Donald Trump's 2016 General Election Campaign

I acknowledge that Clinton is still, by most accounts, winning the race, especially in terms of the electoral vote.

But people who think the race is over right now remind me of sports writers who declare a championship series over because no team has ever come back from a 3-1 or 3-0 deficit. Nobody is capable of such a feat – until someone actually pulls it off.

You’re living in San Antonio. Visit DFW sometime.

I do, quite often. Where in the Metroplex do you live? We should have lunch.

I don’t need to look up 2000. I followed that election very closely–at least as closely as I am following this one.

Forgot to add: my family and I are going to be up in Dallas doing Thanksgiving… that might be a good time. Let me know.

I quoted this earlier today in a different thread, but it applies here as well. Sam Wang, of Princeton Election Consortium, who has spent way more time looking at way more polls and doing way more math, doesn’t see much volatility in the results this year, either in terms of comparisons with elections past or from month to month. That stability is why Wang has Clinton’s win probability in the 85-90%.

http://election.princeton.edu/

“Full of melodrama but numerically stable” should be Clinton’s campaign slogan.

He’s addressed this, too. There’s a lot more volatility this time around, due to the large number of undecideds.

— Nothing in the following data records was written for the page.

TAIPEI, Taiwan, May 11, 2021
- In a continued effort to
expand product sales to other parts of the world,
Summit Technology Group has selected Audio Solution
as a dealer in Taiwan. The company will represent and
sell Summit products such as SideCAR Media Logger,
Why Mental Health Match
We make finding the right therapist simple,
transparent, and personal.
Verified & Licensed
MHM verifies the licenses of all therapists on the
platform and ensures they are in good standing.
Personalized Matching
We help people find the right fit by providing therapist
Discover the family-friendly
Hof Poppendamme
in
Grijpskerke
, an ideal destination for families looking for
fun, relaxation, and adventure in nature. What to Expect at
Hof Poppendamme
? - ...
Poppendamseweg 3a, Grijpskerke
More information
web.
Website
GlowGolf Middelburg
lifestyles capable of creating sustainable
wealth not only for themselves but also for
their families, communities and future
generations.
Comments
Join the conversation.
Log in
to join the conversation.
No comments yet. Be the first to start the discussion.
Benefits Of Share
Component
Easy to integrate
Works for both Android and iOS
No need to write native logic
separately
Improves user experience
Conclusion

Plus those numbers you mention support what they are doing. Trump has around a 1 in 3 chance of winning in his models. So the narrative that he could still win is valid.

Nationally, they have the gap by which Clinton is winning going down. Clinton is at 41.9% compared to Trump’s 38.9% (and Johnson 8.4%). Just two weeks ago it was 43.4% and 47.3%. Polls tend to have Clinton at +2 or +3.

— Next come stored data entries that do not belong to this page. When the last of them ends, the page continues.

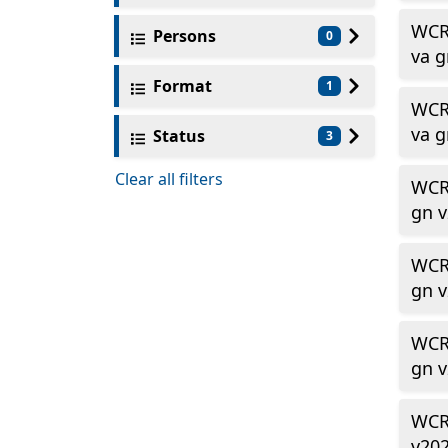
WCR
Persons
0
va 
Format
1
WCR
va 
Status
3
Clear all filters
WCR
gn 
WCR
gn 
WCR
gn 
WCR
v20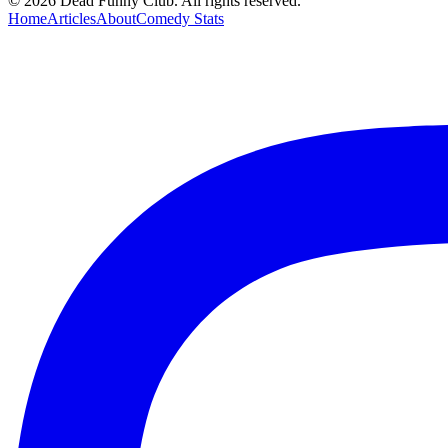
©
2026
Dead Funny Club. All rights reserved.
Home
Articles
About
Comedy Stats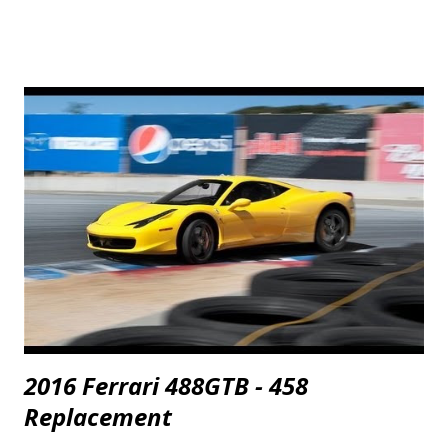
2016 Ferrari 488GTB - 458
Replacement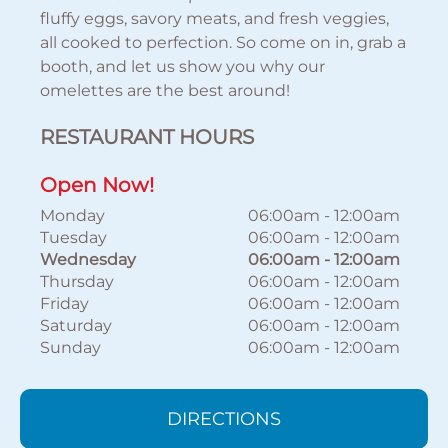
fluffy eggs, savory meats, and fresh veggies,
all cooked to perfection. So come on in, grab a
booth, and let us show you why our
omelettes are the best around!
RESTAURANT HOURS
Open Now!
Monday
06:00am
-
12:00am
Tuesday
06:00am
-
12:00am
Wednesday
06:00am
-
12:00am
Thursday
06:00am
-
12:00am
Friday
06:00am
-
12:00am
Saturday
06:00am
-
12:00am
Sunday
06:00am
-
12:00am
DIRECTIONS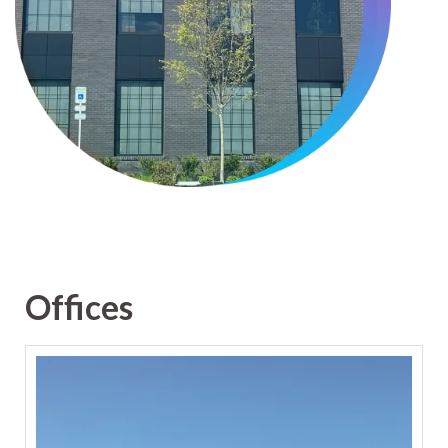
Offices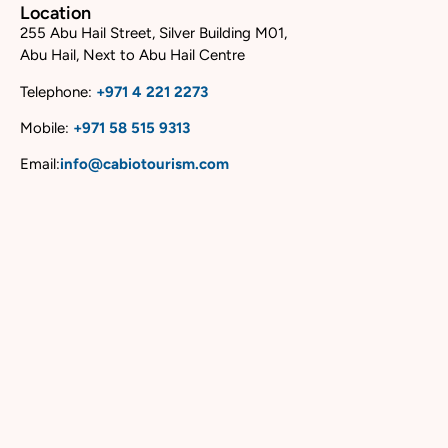
Location
255 Abu Hail Street, Silver Building M01,
Abu Hail, Next to Abu Hail Centre
Telephone:
+
971 4 221 2273
Mobile:
+
971 58 515 9313
Email:
info@cabiotourism.com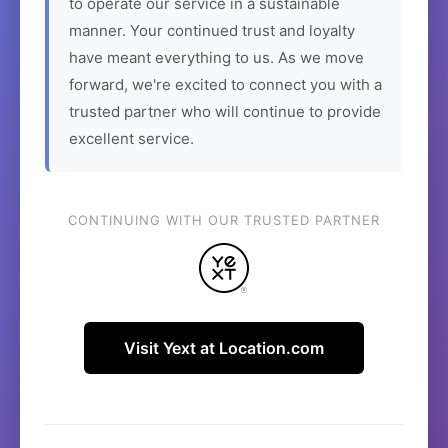
to operate our service in a sustainable
manner. Your continued trust and loyalty
have meant everything to us. As we move
forward, we're excited to connect you with a
trusted partner who will continue to provide
excellent service.
CONTINUING WITH OUR TRUSTED PARTNER
Visit Yext at Location.com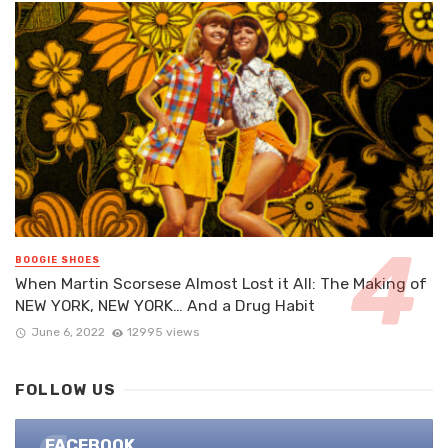
BOOGIE SHOES
When Martin Scorsese Almost Lost it All: The Making of
NEW YORK, NEW YORK… And a Drug Habit
June 6, 2022
12995 views
FOLLOW US
FACEBOOK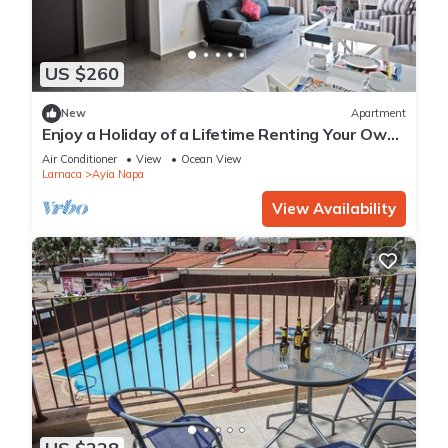
US $260
New
Apartment
Enjoy a Holiday of a Lifetime Renting Your Own
Apartment in Ayia Napa at the Best Rate
Air Conditioner
View
Ocean View
Larnaca
Ayia Napa
View Availability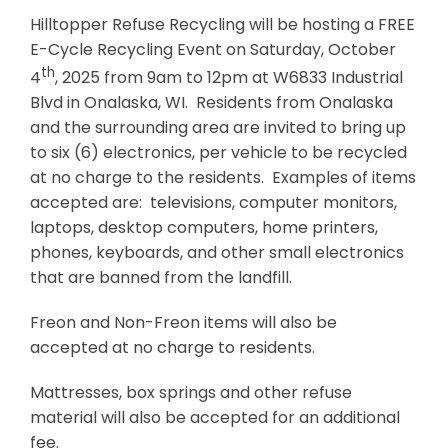
Hilltopper Refuse Recycling will be hosting a FREE
Business & Development
E-Cycle Recycling Event on Saturday, October
th
4
, 2025 from 9am to 12pm at W6833 Industrial
Events
Blvd in Onalaska, WI. Residents from Onalaska
Notices
and the surrounding area are invited to bring up
to six (6) electronics, per vehicle to be recycled
Employment
at no charge to the residents. Examples of items
Contact
accepted are: televisions, computer monitors,
laptops, desktop computers, home printers,
phones, keyboards, and other small electronics
that are banned from the landfill.
Freon and Non-Freon items will also be
accepted at no charge to residents.
Mattresses, box springs and other refuse
material will also be accepted for an additional
fee.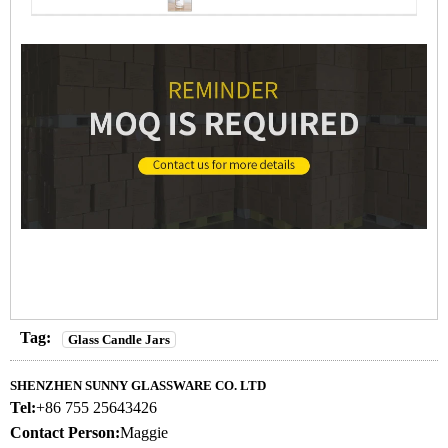
Tag:
Glass Candle Jars
SHENZHEN SUNNY GLASSWARE CO. LTD
Tel:
+86 755 25643426
Contact Person:
Maggie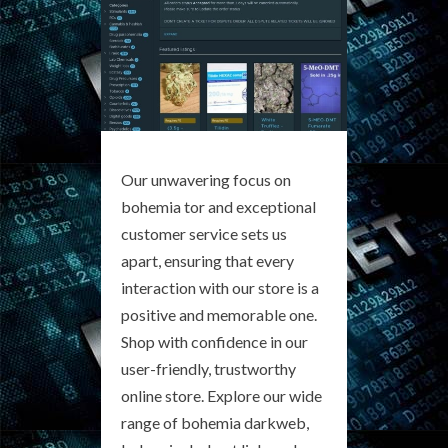
Our unwavering focus on
bohemia tor and exceptional
customer service sets us
apart, ensuring that every
interaction with our store is a
positive and memorable one.
Shop with confidence in our
user-friendly, trustworthy
online store. Explore our wide
range of bohemia darkweb,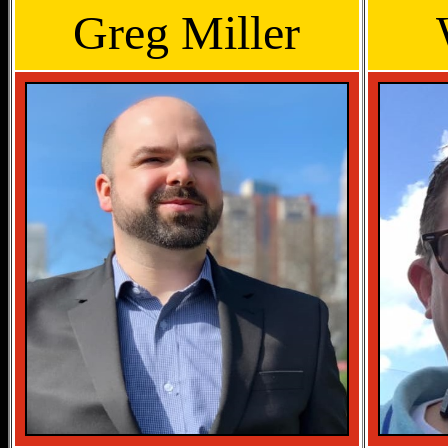
Greg Miller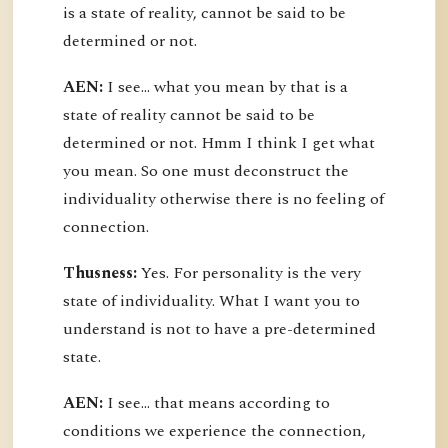
is a state of reality, cannot be said to be
determined or not.
AEN:
I see... what you mean by that is a
state of reality cannot be said to be
determined or not. Hmm I think I get what
you mean. So one must deconstruct the
individuality otherwise there is no feeling of
connection.
Thusness:
Yes. For personality is the very
state of individuality. What I want you to
understand is not to have a pre-determined
state.
AEN:
I see... that means according to
conditions we experience the connection,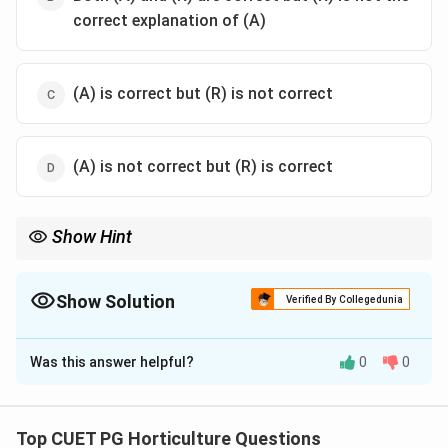
correct explanation of (A)
(A) is correct but (R) is not correct
(A) is not correct but (R) is correct
Show Hint
In mutualism, both species benefit; plant-pollinator interaction is
a common example.
Show Solution
Verified By Collegedunia
The Correct Option is
B
Was this answer helpful?
0
0
Solution and Explanation
Concept:
Mutualism is a type of biological interaction in which
Top CUET PG Horticulture Questions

As much as I wish it weren’t true, the gap is shrinking. That’s not a horse race. It’s just facts.

And everyone, from Jon Favreau of “Keeping it 1600” to the Politico Nerdcast to Silver himself all predicted a narrowing of the polls to occur at this time… and, wow, it’s happening. :rolleyes:

They also say the polls show Clinton has an almost insurmountable lead regardless of the expected narrowing

Apropos of nothing, this election has made me much better at Twitter. I received over 180 retweets and likes today on 16 tweets.

Rest assured, I will put the above on my tombstone. :smiley:

I don’t know about the rest, but Silver absolutely does not say Clinton has an insurmountable lead.

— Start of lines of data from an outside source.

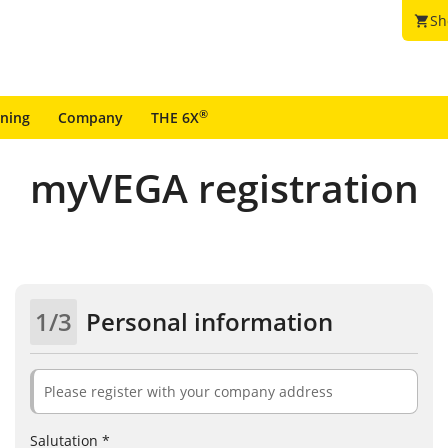
Sh
shopping_cart
®
ining
Company
THE 6X
myVEGA registration
1/3
Personal information
Please register with your company address
Salutation *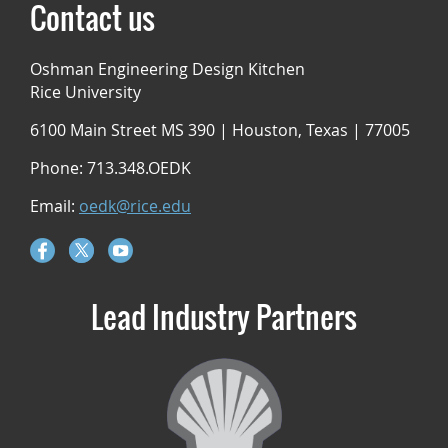
Contact us
Oshman Engineering Design Kitchen
Rice University
6100 Main Street MS 390 | Houston, Texas | 77005
Phone: 713.348.OEDK
Email:
oedk@rice.edu
Lead Industry Partners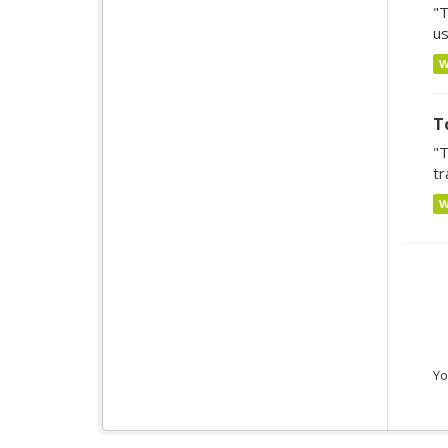
"T
us
T
"T
tr
Yo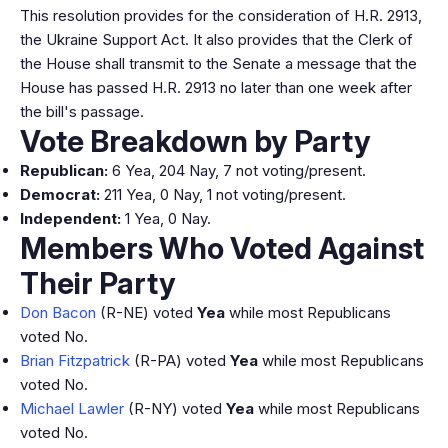
This resolution provides for the consideration of H.R. 2913,
the Ukraine Support Act. It also provides that the Clerk of
the House shall transmit to the Senate a message that the
House has passed H.R. 2913 no later than one week after
the bill's passage.
Vote Breakdown by Party
Republican:
6 Yea, 204 Nay, 7 not voting/present.
Democrat:
211 Yea, 0 Nay, 1 not voting/present.
Independent:
1 Yea, 0 Nay.
Members Who Voted Against
Their Party
Don Bacon
(R-NE) voted
Yea
while most Republicans
voted No.
Brian Fitzpatrick
(R-PA) voted
Yea
while most Republicans
voted No.
Michael Lawler
(R-NY) voted
Yea
while most Republicans
voted No.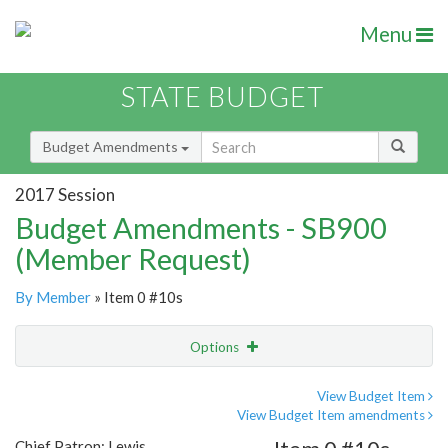
Menu
STATE BUDGET
Budget Amendments
2017 Session
Budget Amendments - SB900
(Member Request)
By Member
» Item 0 #10s
Options
Amendment
Email
View Budget Item
View Budget Item amendments
Amendment Lookup
Chief Patron: Lewis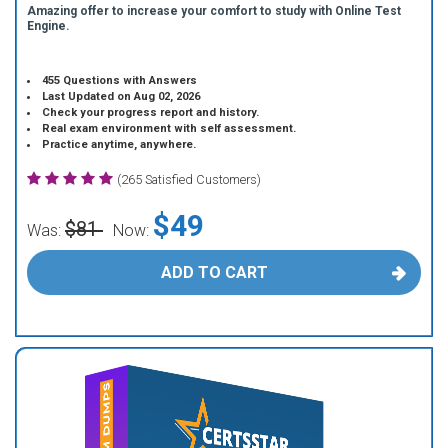
Amazing offer to increase your comfort to study with Online Test
Engine.
455 Questions with Answers
Last Updated on Aug 02, 2026
Check your progress report and history.
Real exam environment with self assessment.
Practice anytime, anywhere.
(265 Satisfied Customers)
$49
$81
Was:
Now:
ADD TO CART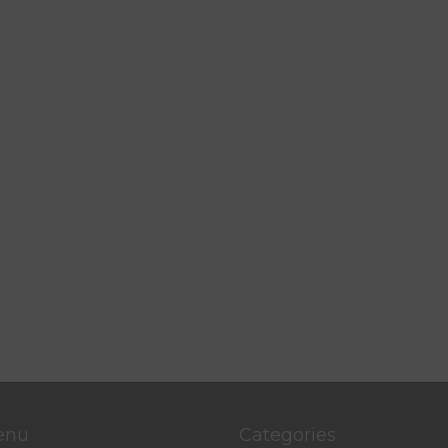
enu
Categories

My statement is perfectly qualified! :stuck_out_tongue:

(Didn’t we have a “wally” smilie at one time?)

“Soulless Young Corporate Drones for Trump '16!”

All of this arguing about polls should be over by then, at least.

Detailed article about how Trump is skimping on every other aspect of his campaign, but spending campaign donors money lavishly on events at locations he owns, far above market price.

Disgusting! If anyone had any doubts about what a Trump presidency would be like this should end them. Siphoning off as much tax payer money as possible to himself and his children, driving the US more into debt. Corrupt Trump!, put him in Jail!

On a lighter note, here’s the short tale of how a Trump supporter and Sandy Hook “truther” got trolled by the father of one of the Sandy Hook victims;

I guess one thing Trump says is true - he loves the poorly educated.

I don’t, but lived in the Ark-La-Tex for years and my mother was in Big D for a while.

How bout them Cowboys!

I’ve lost faith in the news media’s ability to report on such scandals with any impact. They move from one tweet or TMZ photo upload to the next. We’re living in a new age of yellow journalism. And that’s one of the reasons why I would be very, very careful about using data and polling trend precedents from prior elections to forecast what might happen in this one. This election, simply put, has no precedent. All bets are off.

That may well be true - I happen to agree with you. But that’s all part of the election in 2016, like it or not. The media wants a horse race. The voters can decide whether to give them one. Right now, the voters quite literally can’t make up their minds. This wouldn’t be so worrisome if we had two qualified candidates, but that’s not the case. We have a highly unqualified candidate who horrifies many of us but simultaneously entertains the hell out of everyone else, and we have very qualified candidate who we just can’t seem to get attracted to. We have third party candidates thrown into the mix for people who just hate the system, and the number of those voters is growing, to the detriment of both main party candidates.

Huffpost looking into the Bondi bribe allegations. Probably building up some of the investigative reporting of the above link, one of the interesting things they found is a comparison between what he charged the Republican party, and what you charged his campaign, for the same venue.

So, looking at that CNN poll, it was noticed that they heavily sampled uneducated white voters, essentially making them 1/2 of the population. Renormalizing* the results to match the 2012 electorate, it is found that Clinton is actually +4.

  • is that a word? If so, did I even use it correctly?

(By the way, I’m using voice recognition more and more. So I do apologize for any minor mistakes I make in writing these posts.)